(Beginning of RECORDS FOR THE EXERCISE)

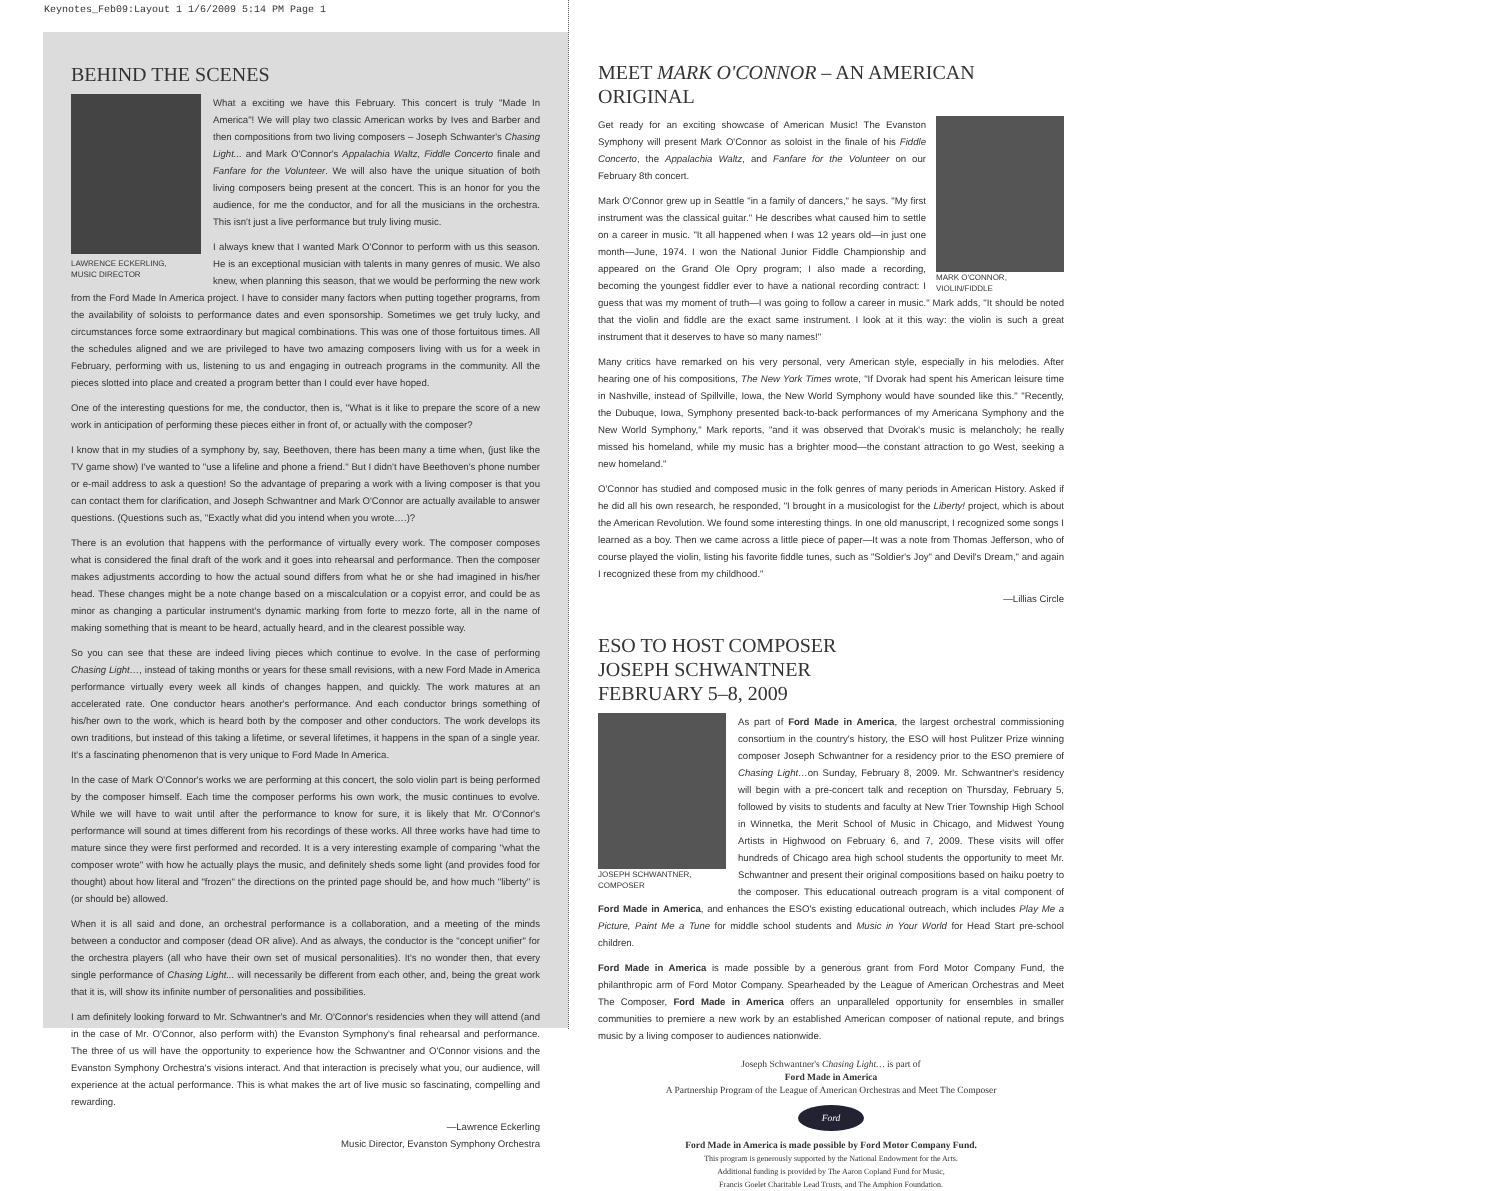Keynotes_Feb09:Layout 1 1/6/2009 5:14 PM Page 1
BEHIND THE SCENES
LAWRENCE ECKERLING,
MUSIC DIRECTOR
What a exciting we have this February. This concert is truly "Made In America"! We will play two classic American works by Ives and Barber and then compositions from two living composers – Joseph Schwanter's Chasing Light... and Mark O'Connor's Appalachia Waltz, Fiddle Concerto finale and Fanfare for the Volunteer. We will also have the unique situation of both living composers being present at the concert. This is an honor for you the audience, for me the conductor, and for all the musicians in the orchestra. This isn't just a live performance but truly living music.
I always knew that I wanted Mark O'Connor to perform with us this season. He is an exceptional musician with talents in many genres of music. We also knew, when planning this season, that we would be performing the new work from the Ford Made In America project. I have to consider many factors when putting together programs, from the availability of soloists to performance dates and even sponsorship. Sometimes we get truly lucky, and circumstances force some extraordinary but magical combinations. This was one of those fortuitous times. All the schedules aligned and we are privileged to have two amazing composers living with us for a week in February, performing with us, listening to us and engaging in outreach programs in the community. All the pieces slotted into place and created a program better than I could ever have hoped.
One of the interesting questions for me, the conductor, then is, "What is it like to prepare the score of a new work in anticipation of performing these pieces either in front of, or actually with the composer?
I know that in my studies of a symphony by, say, Beethoven, there has been many a time when, (just like the TV game show) I've wanted to "use a lifeline and phone a friend." But I didn't have Beethoven's phone number or e-mail address to ask a question! So the advantage of preparing a work with a living composer is that you can contact them for clarification, and Joseph Schwantner and Mark O'Connor are actually available to answer questions. (Questions such as, "Exactly what did you intend when you wrote….)?
There is an evolution that happens with the performance of virtually every work. The composer composes what is considered the final draft of the work and it goes into rehearsal and performance. Then the composer makes adjustments according to how the actual sound differs from what he or she had imagined in his/her head. These changes might be a note change based on a miscalculation or a copyist error, and could be as minor as changing a particular instrument's dynamic marking from forte to mezzo forte, all in the name of making something that is meant to be heard, actually heard, and in the clearest possible way.
So you can see that these are indeed living pieces which continue to evolve. In the case of performing Chasing Light…, instead of taking months or years for these small revisions, with a new Ford Made in America performance virtually every week all kinds of changes happen, and quickly. The work matures at an accelerated rate. One conductor hears another's performance. And each conductor brings something of his/her own to the work, which is heard both by the composer and other conductors. The work develops its own traditions, but instead of this taking a lifetime, or several lifetimes, it happens in the span of a single year. It's a fascinating phenomenon that is very unique to Ford Made In America.
In the case of Mark O'Connor's works we are performing at this concert, the solo violin part is being performed by the composer himself. Each time the composer performs his own work, the music continues to evolve. While we will have to wait until after the performance to know for sure, it is likely that Mr. O'Connor's performance will sound at times different from his recordings of these works. All three works have had time to mature since they were first performed and recorded. It is a very interesting example of comparing "what the composer wrote" with how he actually plays the music, and definitely sheds some light (and provides food for thought) about how literal and "frozen" the directions on the printed page should be, and how much "liberty" is (or should be) allowed.
When it is all said and done, an orchestral performance is a collaboration, and a meeting of the minds between a conductor and composer (dead OR alive). And as always, the conductor is the "concept unifier" for the orchestra players (all who have their own set of musical personalities). It's no wonder then, that every single performance of Chasing Light... will necessarily be different from each other, and, being the great work that it is, will show its infinite number of personalities and possibilities.
I am definitely looking forward to Mr. Schwantner's and Mr. O'Connor's residencies when they will attend (and in the case of Mr. O'Connor, also perform with) the Evanston Symphony's final rehearsal and performance. The three of us will have the opportunity to experience how the Schwantner and O'Connor visions and the Evanston Symphony Orchestra's visions interact. And that interaction is precisely what you, our audience, will experience at the actual performance. This is what makes the art of live music so fascinating, compelling and rewarding.
—Lawrence Eckerling
Music Director, Evanston Symphony Orchestra
MEET MARK O'CONNOR – AN AMERICAN ORIGINAL
MARK O'CONNOR,
VIOLIN/FIDDLE
Get ready for an exciting showcase of American Music! The Evanston Symphony will present Mark O'Connor as soloist in the finale of his Fiddle Concerto, the Appalachia Waltz, and Fanfare for the Volunteer on our February 8th concert.
Mark O'Connor grew up in Seattle "in a family of dancers," he says. "My first instrument was the classical guitar." He describes what caused him to settle on a career in music. "It all happened when I was 12 years old—in just one month—June, 1974. I won the National Junior Fiddle Championship and appeared on the Grand Ole Opry program; I also made a recording, becoming the youngest fiddler ever to have a national recording contract: I guess that was my moment of truth—I was going to follow a career in music." Mark adds, "It should be noted that the violin and fiddle are the exact same instrument. I look at it this way: the violin is such a great instrument that it deserves to have so many names!"
Many critics have remarked on his very personal, very American style, especially in his melodies. After hearing one of his compositions, The New York Times wrote, "If Dvorak had spent his American leisure time in Nashville, instead of Spillville, Iowa, the New World Symphony would have sounded like this." "Recently, the Dubuque, Iowa, Symphony presented back-to-back performances of my Americana Symphony and the New World Symphony," Mark reports, "and it was observed that Dvorak's music is melancholy; he really missed his homeland, while my music has a brighter mood—the constant attraction to go West, seeking a new homeland."
O'Connor has studied and composed music in the folk genres of many periods in American History. Asked if he did all his own research, he responded, "I brought in a musicologist for the Liberty! project, which is about the American Revolution. We found some interesting things. In one old manuscript, I recognized some songs I learned as a boy. Then we came across a little piece of paper—It was a note from Thomas Jefferson, who of course played the violin, listing his favorite fiddle tunes, such as "Soldier's Joy" and Devil's Dream," and again I recognized these from my childhood."
—Lillias Circle
ESO TO HOST COMPOSER
JOSEPH SCHWANTNER
FEBRUARY 5–8, 2009
JOSEPH SCHWANTNER,
COMPOSER
As part of Ford Made in America, the largest orchestral commissioning consortium in the country's history, the ESO will host Pulitzer Prize winning composer Joseph Schwantner for a residency prior to the ESO premiere of Chasing Light…on Sunday, February 8, 2009. Mr. Schwantner's residency will begin with a pre-concert talk and reception on Thursday, February 5, followed by visits to students and faculty at New Trier Township High School in Winnetka, the Merit School of Music in Chicago, and Midwest Young Artists in Highwood on February 6, and 7, 2009. These visits will offer hundreds of Chicago area high school students the opportunity to meet Mr. Schwantner and present their original compositions based on haiku poetry to the composer. This educational outreach program is a vital component of Ford Made in America, and enhances the ESO's existing educational outreach, which includes Play Me a Picture, Paint Me a Tune for middle school students and Music in Your World for Head Start pre-school children.
Ford Made in America is made possible by a generous grant from Ford Motor Company Fund, the philanthropic arm of Ford Motor Company. Spearheaded by the League of American Orchestras and Meet The Composer, Ford Made in America offers an unparalleled opportunity for ensembles in smaller communities to premiere a new work by an established American composer of national repute, and brings music by a living composer to audiences nationwide.
Joseph Schwantner's Chasing Light… is part of
Ford Made in America
A Partnership Program of the League of American Orchestras and Meet The Composer
Ford
Ford Made in America is made possible by Ford Motor Company Fund.
This program is generously supported by the National Endowment for the Arts.
Additional funding is provided by The Aaron Copland Fund for Music,
Francis Goelet Charitable Lead Trusts, and The Amphion Foundation.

(End of RECORDS FOR THE EXERCISE)

> [YOUR GOAL]: The records above, minus their pictures, are to be returned verbatim.

> [SOLUTION TO THIS TASK]:
Keynotes_Feb09:Layout 1 1/6/2009 5:14 PM Page 1
BEHIND THE SCENES
LAWRENCE ECKERLING,
MUSIC DIRECTOR
What a exciting we have this February. This concert is truly "Made In America"! We will play two classic American works by Ives and Barber and then compositions from two living composers – Joseph Schwanter's Chasing Light... and Mark O'Connor's Appalachia Waltz, Fiddle Concerto finale and Fanfare for the Volunteer. We will also have the unique situation of both living composers being present at the concert. This is an honor for you the audience, for me the conductor, and for all the musicians in the orchestra. This isn't just a live performance but truly living music.
I always knew that I wanted Mark O'Connor to perform with us this season. He is an exceptional musician with talents in many genres of music. We also knew, when planning this season, that we would be performing the new work from the Ford Made In America project. I have to consider many factors when putting together programs, from the availability of soloists to performance dates and even sponsorship. Sometimes we get truly lucky, and circumstances force some extraordinary but magical combinations. This was one of those fortuitous times. All the schedules aligned and we are privileged to have two amazing composers living with us for a week in February, performing with us, listening to us and engaging in outreach programs in the community. All the pieces slotted into place and created a program better than I could ever have hoped.
One of the interesting questions for me, the conductor, then is, "What is it like to prepare the score of a new work in anticipation of performing these pieces either in front of, or actually with the composer?
I know that in my studies of a symphony by, say, Beethoven, there has been many a time when, (just like the TV game show) I've wanted to "use a lifeline and phone a friend." But I didn't have Beethoven's phone number or e-mail address to ask a question! So the advantage of preparing a work with a living composer is that you can contact them for clarification, and Joseph Schwantner and Mark O'Connor are actually available to answer questions. (Questions such as, "Exactly what did you intend when you wrote….)?
There is an evolution that happens with the performance of virtually every work. The composer composes what is considered the final draft of the work and it goes into rehearsal and performance. Then the composer makes adjustments according to how the actual sound differs from what he or she had imagined in his/her head. These changes might be a note change based on a miscalculation or a copyist error, and could be as minor as changing a particular instrument's dynamic marking from forte to mezzo forte, all in the name of making something that is meant to be heard, actually heard, and in the clearest possible way.
So you can see that these are indeed living pieces which continue to evolve. In the case of performing Chasing Light…, instead of taking months or years for these small revisions, with a new Ford Made in America performance virtually every week all kinds of changes happen, and quickly. The work matures at an accelerated rate. One conductor hears another's performance. And each conductor brings something of his/her own to the work, which is heard both by the composer and other conductors. The work develops its own traditions, but instead of this taking a lifetime, or several lifetimes, it happens in the span of a single year. It's a fascinating phenomenon that is very unique to Ford Made In America.
In the case of Mark O'Connor's works we are performing at this concert, the solo violin part is being performed by the composer himself. Each time the composer performs his own work, the music continues to evolve. While we will have to wait until after the performance to know for sure, it is likely that Mr. O'Connor's performance will sound at times different from his recordings of these works. All three works have had time to mature since they were first performed and recorded. It is a very interesting example of comparing "what the composer wrote" with how he actually plays the music, and definitely sheds some light (and provides food for thought) about how literal and "frozen" the directions on the printed page should be, and how much "liberty" is (or should be) allowed.
When it is all said and done, an orchestral performance is a collaboration, and a meeting of the minds between a conductor and composer (dead OR alive). And as always, the conductor is the "concept unifier" for the orchestra players (all who have their own set of musical personalities). It's no wonder then, that every single performance of Chasing Light... will necessarily be different from each other, and, being the great work that it is, will show its infinite number of personalities and possibilities.
I am definitely looking forward to Mr. Schwantner's and Mr. O'Connor's residencies when they will attend (and in the case of Mr. O'Connor, also perform with) the Evanston Symphony's final rehearsal and performance. The three of us will have the opportunity to experience how the Schwantner and O'Connor visions and the Evanston Symphony Orchestra's visions interact. And that interaction is precisely what you, our audience, will experience at the actual performance. This is what makes the art of live music so fascinating, compelling and rewarding.
—Lawrence Eckerling
Music Director, Evanston Symphony Orchestra
MEET MARK O'CONNOR – AN AMERICAN ORIGINAL
MARK O'CONNOR,
VIOLIN/FIDDLE
Get ready for an exciting showcase of American Music! The Evanston Symphony will present Mark O'Connor as soloist in the finale of his Fiddle Concerto, the Appalachia Waltz, and Fanfare for the Volunteer on our February 8th concert.
Mark O'Connor grew up in Seattle "in a family of dancers," he says. "My first instrument was the classical guitar." He describes what caused him to settle on a career in music. "It all happened when I was 12 years old—in just one month—June, 1974. I won the National Junior Fiddle Championship and appeared on the Grand Ole Opry program; I also made a recording, becoming the youngest fiddler ever to have a national recording contract: I guess that was my moment of truth—I was going to follow a career in music." Mark adds, "It should be noted that the violin and fiddle are the exact same instrument. I look at it this way: the violin is such a great instrument that it deserves to have so many names!"
Many critics have remarked on his very personal, very American style, especially in his melodies. After hearing one of his compositions, The New York Times wrote, "If Dvorak had spent his American leisure time in Nashville, instead of Spillville, Iowa, the New World Symphony would have sounded like this." "Recently, the Dubuque, Iowa, Symphony presented back-to-back performances of my Americana Symphony and the New World Symphony," Mark reports, "and it was observed that Dvorak's music is melancholy; he really missed his homeland, while my music has a brighter mood—the constant attraction to go West, seeking a new homeland."
O'Connor has studied and composed music in the folk genres of many periods in American History. Asked if he did all his own research, he responded, "I brought in a musicologist for the Liberty! project, which is about the American Revolution. We found some interesting things. In one old manuscript, I recognized some songs I learned as a boy. Then we came across a little piece of paper—It was a note from Thomas Jefferson, who of course played the violin, listing his favorite fiddle tunes, such as "Soldier's Joy" and Devil's Dream," and again I recognized these from my childhood."
—Lillias Circle
ESO TO HOST COMPOSER
JOSEPH SCHWANTNER
FEBRUARY 5–8, 2009
JOSEPH SCHWANTNER,
COMPOSER
As part of Ford Made in America, the largest orchestral commissioning consortium in the country's history, the ESO will host Pulitzer Prize winning composer Joseph Schwantner for a residency prior to the ESO premiere of Chasing Light…on Sunday, February 8, 2009. Mr. Schwantner's residency will begin with a pre-concert talk and reception on Thursday, February 5, followed by visits to students and faculty at New Trier Township High School in Winnetka, the Merit School of Music in Chicago, and Midwest Young Artists in Highwood on February 6, and 7, 2009. These visits will offer hundreds of Chicago area high school students the opportunity to meet Mr. Schwantner and present their original compositions based on haiku poetry to the composer. This educational outreach program is a vital component of Ford Made in America, and enhances the ESO's existing educational outreach, which includes Play Me a Picture, Paint Me a Tune for middle school students and Music in Your World for Head Start pre-school children.
Ford Made in America is made possible by a generous grant from Ford Motor Company Fund, the philanthropic arm of Ford Motor Company. Spearheaded by the League of American Orchestras and Meet The Composer, Ford Made in America offers an unparalleled opportunity for ensembles in smaller communities to premiere a new work by an established American composer of national repute, and brings music by a living composer to audiences nationwide.
Joseph Schwantner's Chasing Light… is part of
Ford Made in America
A Partnership Program of the League of American Orchestras and Meet The Composer
Ford
Ford Made in America is made possible by Ford Motor Company Fund.
This program is generously supported by the National Endowment for the Arts.
Additional funding is provided by The Aaron Copland Fund for Music,
Francis Goelet Charitable Lead Trusts, and The Amphion Foundation.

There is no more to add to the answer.